Трудно себе представить, чтобы госпожа Стайнем или госпожа Фридан стали давать подобные советы, каким бы способом ни «изготовлялось» это косметическое средство. И по правде говоря, когда Браун взялась защищать сенатора Боба Пэквуда — чемпиона по сексуальным домогательствам на рабочем месте — в ходе расследования, проводившегося в середине 1990-х годов сенатом США, то, вкупе со всеми ее прочими прегрешениями, это низвергло ее с и без того не самого устойчивого трона в пантеоне феминизма. Однако карьера Браун в сфере «советов для дам» — не просто свидетельство стремления одной женщины к славе, богатству и идеальным отношениям с улыбчивым и вечно благодарным мужчиной. Она совпадает с одним из самых бурных периодов в истории существования пениса.

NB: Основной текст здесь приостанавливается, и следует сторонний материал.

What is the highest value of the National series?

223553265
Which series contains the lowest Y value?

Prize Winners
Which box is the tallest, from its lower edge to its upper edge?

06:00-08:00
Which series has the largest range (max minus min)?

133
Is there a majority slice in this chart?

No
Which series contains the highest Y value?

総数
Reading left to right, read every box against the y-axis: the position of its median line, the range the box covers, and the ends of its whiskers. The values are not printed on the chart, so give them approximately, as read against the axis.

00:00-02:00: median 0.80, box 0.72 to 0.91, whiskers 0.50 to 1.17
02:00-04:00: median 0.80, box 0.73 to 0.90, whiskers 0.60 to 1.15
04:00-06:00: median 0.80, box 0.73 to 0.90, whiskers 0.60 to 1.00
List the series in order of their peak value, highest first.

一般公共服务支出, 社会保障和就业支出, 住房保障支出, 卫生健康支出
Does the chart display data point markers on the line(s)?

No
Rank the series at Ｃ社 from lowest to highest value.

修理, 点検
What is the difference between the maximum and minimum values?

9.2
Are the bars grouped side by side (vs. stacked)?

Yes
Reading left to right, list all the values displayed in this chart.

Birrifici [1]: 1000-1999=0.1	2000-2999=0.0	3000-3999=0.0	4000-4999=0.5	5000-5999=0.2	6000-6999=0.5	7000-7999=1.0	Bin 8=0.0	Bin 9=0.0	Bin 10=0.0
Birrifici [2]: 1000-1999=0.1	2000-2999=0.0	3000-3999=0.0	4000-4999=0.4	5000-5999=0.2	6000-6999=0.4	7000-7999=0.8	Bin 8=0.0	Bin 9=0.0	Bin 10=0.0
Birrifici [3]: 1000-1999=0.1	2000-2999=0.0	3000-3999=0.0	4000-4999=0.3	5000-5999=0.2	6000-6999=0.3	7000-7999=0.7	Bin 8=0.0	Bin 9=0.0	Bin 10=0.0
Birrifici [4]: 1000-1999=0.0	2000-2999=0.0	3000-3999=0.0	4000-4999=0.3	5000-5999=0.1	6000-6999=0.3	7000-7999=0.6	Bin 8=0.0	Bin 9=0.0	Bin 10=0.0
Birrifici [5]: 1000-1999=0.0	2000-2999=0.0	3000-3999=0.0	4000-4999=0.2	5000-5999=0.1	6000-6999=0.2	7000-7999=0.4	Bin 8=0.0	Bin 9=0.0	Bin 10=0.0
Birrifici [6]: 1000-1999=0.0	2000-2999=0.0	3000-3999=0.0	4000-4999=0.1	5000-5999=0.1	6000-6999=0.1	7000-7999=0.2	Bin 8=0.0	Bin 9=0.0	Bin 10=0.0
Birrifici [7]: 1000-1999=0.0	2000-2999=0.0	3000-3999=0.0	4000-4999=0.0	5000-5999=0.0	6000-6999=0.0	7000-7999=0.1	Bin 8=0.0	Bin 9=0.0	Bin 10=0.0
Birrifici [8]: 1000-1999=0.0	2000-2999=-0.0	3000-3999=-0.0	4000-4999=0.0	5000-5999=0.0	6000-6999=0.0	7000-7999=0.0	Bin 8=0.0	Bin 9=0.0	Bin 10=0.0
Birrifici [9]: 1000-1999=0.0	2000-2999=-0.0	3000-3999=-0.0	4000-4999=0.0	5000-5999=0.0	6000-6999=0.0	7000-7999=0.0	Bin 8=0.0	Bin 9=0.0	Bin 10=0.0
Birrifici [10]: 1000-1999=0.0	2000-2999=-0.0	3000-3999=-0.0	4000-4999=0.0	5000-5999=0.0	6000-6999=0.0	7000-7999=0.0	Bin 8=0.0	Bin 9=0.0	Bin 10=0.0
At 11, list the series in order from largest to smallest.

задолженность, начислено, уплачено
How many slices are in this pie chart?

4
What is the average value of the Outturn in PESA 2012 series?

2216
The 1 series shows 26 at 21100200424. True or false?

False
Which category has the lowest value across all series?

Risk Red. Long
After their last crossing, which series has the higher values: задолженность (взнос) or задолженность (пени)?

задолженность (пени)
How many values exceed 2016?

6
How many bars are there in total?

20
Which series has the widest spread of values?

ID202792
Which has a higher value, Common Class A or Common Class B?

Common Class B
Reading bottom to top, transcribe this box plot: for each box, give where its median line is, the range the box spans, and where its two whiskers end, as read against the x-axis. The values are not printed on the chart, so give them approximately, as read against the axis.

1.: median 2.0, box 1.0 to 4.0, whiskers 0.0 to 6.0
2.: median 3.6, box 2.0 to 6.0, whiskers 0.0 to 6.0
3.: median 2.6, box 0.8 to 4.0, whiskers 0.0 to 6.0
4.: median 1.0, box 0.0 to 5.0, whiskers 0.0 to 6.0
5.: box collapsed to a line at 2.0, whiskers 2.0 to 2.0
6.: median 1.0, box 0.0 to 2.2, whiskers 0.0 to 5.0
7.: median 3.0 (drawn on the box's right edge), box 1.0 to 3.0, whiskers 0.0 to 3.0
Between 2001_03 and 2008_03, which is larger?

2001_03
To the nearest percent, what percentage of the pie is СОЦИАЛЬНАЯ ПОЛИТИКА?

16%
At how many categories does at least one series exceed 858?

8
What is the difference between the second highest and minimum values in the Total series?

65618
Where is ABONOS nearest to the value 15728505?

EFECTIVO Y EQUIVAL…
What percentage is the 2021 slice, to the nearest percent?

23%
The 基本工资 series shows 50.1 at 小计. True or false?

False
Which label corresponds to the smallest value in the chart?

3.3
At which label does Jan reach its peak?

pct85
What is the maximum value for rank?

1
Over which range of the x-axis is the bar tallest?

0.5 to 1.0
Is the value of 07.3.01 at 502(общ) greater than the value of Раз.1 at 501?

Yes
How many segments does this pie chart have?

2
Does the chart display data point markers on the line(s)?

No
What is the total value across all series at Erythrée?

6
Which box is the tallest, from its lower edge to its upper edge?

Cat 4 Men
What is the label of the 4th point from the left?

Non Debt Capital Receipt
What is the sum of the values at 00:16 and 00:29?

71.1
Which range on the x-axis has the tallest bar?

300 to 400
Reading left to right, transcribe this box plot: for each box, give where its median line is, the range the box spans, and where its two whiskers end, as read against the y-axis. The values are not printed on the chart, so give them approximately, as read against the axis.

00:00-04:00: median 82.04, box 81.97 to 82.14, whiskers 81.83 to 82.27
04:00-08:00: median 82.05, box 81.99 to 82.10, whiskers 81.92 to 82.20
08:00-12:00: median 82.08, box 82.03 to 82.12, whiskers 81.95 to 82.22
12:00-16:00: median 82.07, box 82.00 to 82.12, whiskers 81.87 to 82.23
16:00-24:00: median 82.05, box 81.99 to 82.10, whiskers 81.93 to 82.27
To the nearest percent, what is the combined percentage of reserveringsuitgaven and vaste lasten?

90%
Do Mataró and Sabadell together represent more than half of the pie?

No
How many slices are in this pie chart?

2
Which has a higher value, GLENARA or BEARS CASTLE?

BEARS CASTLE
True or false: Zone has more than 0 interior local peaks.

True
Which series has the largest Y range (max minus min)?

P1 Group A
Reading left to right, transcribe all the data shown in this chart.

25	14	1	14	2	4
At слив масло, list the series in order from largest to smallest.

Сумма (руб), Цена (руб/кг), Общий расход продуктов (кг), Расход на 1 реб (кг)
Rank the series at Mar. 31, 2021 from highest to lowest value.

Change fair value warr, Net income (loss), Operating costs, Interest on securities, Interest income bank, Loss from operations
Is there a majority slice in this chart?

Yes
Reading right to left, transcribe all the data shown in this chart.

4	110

В этот период прежние истины о пенисе как о конвейере по производству спермы были пересмотрены теми, у кого его не было. Новое поколение женщин, более образованных и обладавших куда большей политической силой, отвергло мысль о том, что слабый пол был просто скопищем кастрированных мужчин. Они осознали свой эротический потенциал, но отказались верить в то, что напористый пенис — единственный способ добиться «зрелого женского оргазма» — или даже просто любого оргазма. Эти женщины, скандировавшие «Маке love, not war!» («Любите, а не воюйте!») во время мирных демонстраций против войны во Вьетнаме, начали задумываться над тем, так ли сильно различались два этих действия. Ведь вместо того, чтобы делать их целостными, пенис зачастую унижал их чувства, врываясь без спросу «на чужую территорию», как солдат оккупационной армии. Эрекция для этих женщин была не столько инструментом удовольствия, сколько тараном, штурмующим их «крепость».